The NAT instance also runs the mozilla NSM suite, however the packages that gets installed also needs some configuration data which is grabbed from an s3 bucket during bootup.

The IAM policy on the NAT that is needed is as follows:

    {
        "Resource": [
            "arn:aws:s3:::nsm-data"
        ],
        "Action": [
          "s3:ListBucket",
          "s3:GetBucketLocation"
        ],
        "Sid": "ListNSMFiles",
        "Effect": "Allow"
    },
    {
        "Resource": [
          "arn:aws:s3:::nsm-data/*"
        ],
        "Action": [
          "s3:GetObject"
        ],
        "Sid": "GetNSMFiles",
        "Effect": "Allow"
    }

In order to gain access to the the s3 bucket we will also need to provide our account ID to infosec

aws ec2 describe-security-groups \
            --group-names 'Default' \
            --query 'SecurityGroups[0].OwnerId' \
            --output text

IP Blocklist

The ability to restrict access to Nubis enviroments based on IP address is a basic security requirement. While Network ACLs are used for the actual blocking, that administrator script runs from the nat instance and therefore is documented here.

Implementation

Within the nat instances we have implemented an IP blocklist shell script that updates the default Network Access Control List (NACL) for the Virtual Private Cloud (VPC).

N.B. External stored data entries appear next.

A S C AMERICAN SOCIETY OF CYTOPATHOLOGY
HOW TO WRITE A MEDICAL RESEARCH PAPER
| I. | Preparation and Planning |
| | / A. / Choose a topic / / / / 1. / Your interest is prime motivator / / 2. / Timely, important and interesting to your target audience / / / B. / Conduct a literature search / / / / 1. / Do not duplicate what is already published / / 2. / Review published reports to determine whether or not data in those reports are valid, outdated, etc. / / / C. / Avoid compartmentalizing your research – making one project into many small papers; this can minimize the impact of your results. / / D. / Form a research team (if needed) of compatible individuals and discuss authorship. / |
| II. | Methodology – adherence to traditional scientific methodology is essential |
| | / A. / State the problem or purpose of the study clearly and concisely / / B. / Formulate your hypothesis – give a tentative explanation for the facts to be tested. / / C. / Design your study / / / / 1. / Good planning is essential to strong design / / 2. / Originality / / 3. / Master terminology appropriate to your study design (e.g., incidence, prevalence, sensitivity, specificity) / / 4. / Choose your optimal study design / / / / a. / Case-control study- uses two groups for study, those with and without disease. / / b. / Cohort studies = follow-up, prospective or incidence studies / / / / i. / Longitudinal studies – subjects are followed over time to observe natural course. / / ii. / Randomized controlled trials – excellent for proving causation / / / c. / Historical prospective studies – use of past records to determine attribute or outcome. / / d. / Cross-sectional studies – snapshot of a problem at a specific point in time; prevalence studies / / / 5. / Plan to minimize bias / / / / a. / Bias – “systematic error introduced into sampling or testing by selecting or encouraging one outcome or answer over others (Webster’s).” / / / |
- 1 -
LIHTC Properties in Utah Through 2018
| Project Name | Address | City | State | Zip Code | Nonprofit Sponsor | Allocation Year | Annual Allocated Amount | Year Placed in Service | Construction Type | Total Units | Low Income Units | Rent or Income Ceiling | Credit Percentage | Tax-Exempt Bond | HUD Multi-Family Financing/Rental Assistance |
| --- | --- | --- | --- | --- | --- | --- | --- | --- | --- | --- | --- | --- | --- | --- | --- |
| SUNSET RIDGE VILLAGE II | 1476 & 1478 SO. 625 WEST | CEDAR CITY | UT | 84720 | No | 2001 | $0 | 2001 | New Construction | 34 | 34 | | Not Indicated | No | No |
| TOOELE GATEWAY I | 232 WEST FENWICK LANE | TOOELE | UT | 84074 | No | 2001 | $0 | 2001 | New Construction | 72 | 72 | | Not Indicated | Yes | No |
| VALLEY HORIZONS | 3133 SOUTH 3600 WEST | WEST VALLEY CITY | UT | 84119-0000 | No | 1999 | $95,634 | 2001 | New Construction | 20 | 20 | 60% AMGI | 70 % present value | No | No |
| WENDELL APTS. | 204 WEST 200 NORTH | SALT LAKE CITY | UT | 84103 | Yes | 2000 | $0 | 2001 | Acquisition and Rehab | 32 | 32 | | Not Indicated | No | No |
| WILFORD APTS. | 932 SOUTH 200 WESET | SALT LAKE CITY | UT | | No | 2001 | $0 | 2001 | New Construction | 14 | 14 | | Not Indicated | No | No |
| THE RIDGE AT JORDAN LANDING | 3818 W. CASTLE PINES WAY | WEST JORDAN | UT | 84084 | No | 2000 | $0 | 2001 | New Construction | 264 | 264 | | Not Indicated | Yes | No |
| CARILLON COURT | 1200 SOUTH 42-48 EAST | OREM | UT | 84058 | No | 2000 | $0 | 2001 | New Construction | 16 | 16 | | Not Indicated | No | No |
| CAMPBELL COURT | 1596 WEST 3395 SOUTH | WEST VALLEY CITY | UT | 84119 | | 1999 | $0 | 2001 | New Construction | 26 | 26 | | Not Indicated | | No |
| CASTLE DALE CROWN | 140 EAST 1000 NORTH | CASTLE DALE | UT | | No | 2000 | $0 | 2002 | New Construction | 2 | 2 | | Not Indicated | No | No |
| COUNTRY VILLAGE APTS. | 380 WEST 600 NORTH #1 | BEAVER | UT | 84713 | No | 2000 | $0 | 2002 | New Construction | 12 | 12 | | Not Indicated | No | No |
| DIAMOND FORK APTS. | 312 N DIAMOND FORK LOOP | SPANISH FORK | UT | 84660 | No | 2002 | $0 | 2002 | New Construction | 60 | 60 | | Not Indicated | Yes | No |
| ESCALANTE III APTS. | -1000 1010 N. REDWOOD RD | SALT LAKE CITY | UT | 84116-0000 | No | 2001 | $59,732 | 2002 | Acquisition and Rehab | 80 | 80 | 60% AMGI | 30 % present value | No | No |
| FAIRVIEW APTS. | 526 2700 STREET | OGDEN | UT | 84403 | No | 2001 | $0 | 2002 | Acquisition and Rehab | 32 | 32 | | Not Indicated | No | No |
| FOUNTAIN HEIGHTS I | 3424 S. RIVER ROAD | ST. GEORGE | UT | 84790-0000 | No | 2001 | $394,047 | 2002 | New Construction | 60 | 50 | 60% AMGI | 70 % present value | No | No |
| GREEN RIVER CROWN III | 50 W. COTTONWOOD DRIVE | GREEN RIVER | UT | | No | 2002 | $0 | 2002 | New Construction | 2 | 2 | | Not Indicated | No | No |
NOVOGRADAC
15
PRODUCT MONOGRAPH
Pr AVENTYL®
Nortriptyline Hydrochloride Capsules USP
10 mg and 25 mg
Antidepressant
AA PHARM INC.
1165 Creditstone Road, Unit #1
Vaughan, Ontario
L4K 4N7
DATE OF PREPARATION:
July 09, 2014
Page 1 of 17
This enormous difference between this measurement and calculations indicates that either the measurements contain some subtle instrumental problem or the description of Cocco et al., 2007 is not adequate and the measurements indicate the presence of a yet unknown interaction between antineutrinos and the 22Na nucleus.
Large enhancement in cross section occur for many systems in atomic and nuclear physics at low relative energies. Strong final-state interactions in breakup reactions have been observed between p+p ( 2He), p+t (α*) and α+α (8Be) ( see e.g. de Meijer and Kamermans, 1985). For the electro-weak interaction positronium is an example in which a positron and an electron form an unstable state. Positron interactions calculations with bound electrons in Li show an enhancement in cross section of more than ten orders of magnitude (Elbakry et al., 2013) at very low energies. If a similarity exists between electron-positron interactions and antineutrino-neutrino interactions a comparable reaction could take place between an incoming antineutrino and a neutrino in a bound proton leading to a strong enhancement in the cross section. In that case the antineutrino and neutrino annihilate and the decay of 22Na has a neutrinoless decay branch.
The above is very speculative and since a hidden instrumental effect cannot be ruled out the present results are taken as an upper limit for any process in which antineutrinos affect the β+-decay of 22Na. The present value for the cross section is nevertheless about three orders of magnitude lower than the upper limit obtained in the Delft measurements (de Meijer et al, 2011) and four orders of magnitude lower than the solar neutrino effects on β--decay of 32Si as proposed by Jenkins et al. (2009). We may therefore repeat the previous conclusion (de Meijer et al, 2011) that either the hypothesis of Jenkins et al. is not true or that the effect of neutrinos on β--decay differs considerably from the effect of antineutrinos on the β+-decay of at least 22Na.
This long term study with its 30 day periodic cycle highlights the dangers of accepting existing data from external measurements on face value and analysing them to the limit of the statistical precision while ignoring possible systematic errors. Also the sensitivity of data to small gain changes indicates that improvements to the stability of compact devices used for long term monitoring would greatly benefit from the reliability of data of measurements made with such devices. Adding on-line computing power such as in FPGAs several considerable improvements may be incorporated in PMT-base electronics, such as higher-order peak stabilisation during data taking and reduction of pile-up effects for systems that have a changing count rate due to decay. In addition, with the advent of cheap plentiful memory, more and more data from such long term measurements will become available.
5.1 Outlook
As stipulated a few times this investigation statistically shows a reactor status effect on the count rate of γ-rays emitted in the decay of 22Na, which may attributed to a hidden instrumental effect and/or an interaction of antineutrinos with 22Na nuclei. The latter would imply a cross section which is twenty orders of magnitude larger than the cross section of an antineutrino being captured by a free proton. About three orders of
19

The script runs on a cron job and simply updates the default NACL for the VPC. Necessary permissions can be seen here.

Blocklist File

The Mozilla Infosec team maintains a blocklist for AWS located here. This list is auto generated from their security monitoring systems with the necessary resolution. Their full list often contains far more that 18 entries (see Limitations below). For that reason they make decisions about what IPs to include based on their own priority.

The current IP block list is not signed. We have requested that infosec implement signing of the generated file. The Nubis project already supports verification of signature and will enable the feature once signing is implemented.

Alternate blocklists can be used by updating the deployment variable [Not yet implemented, link once complete).

Limitations

There are a number of limitations that exist in AWS. There can only be one NACL attached to a VPC at a time. A NACL can have up to 20 entries. Of those 20 entries two are used by default and cannot be removed, a allow all entry and a final deny all entry. This leaves 18 usable entries for block listing. This is a "soft" limit and can be raised to a "hard" limit of 40, however the documentation suggests that this can lead to significant network slowdowns. For that reason we have decided to leave the number of entries at the default of 20.

The cron job runs with a &minute frequency. This gives us a best-case update time of one minute. Update time can be further delayed if the generated file is delayed. Additionally we have experienced occasional latency when calling the AWS API to update the NACL entries which results in increased delay.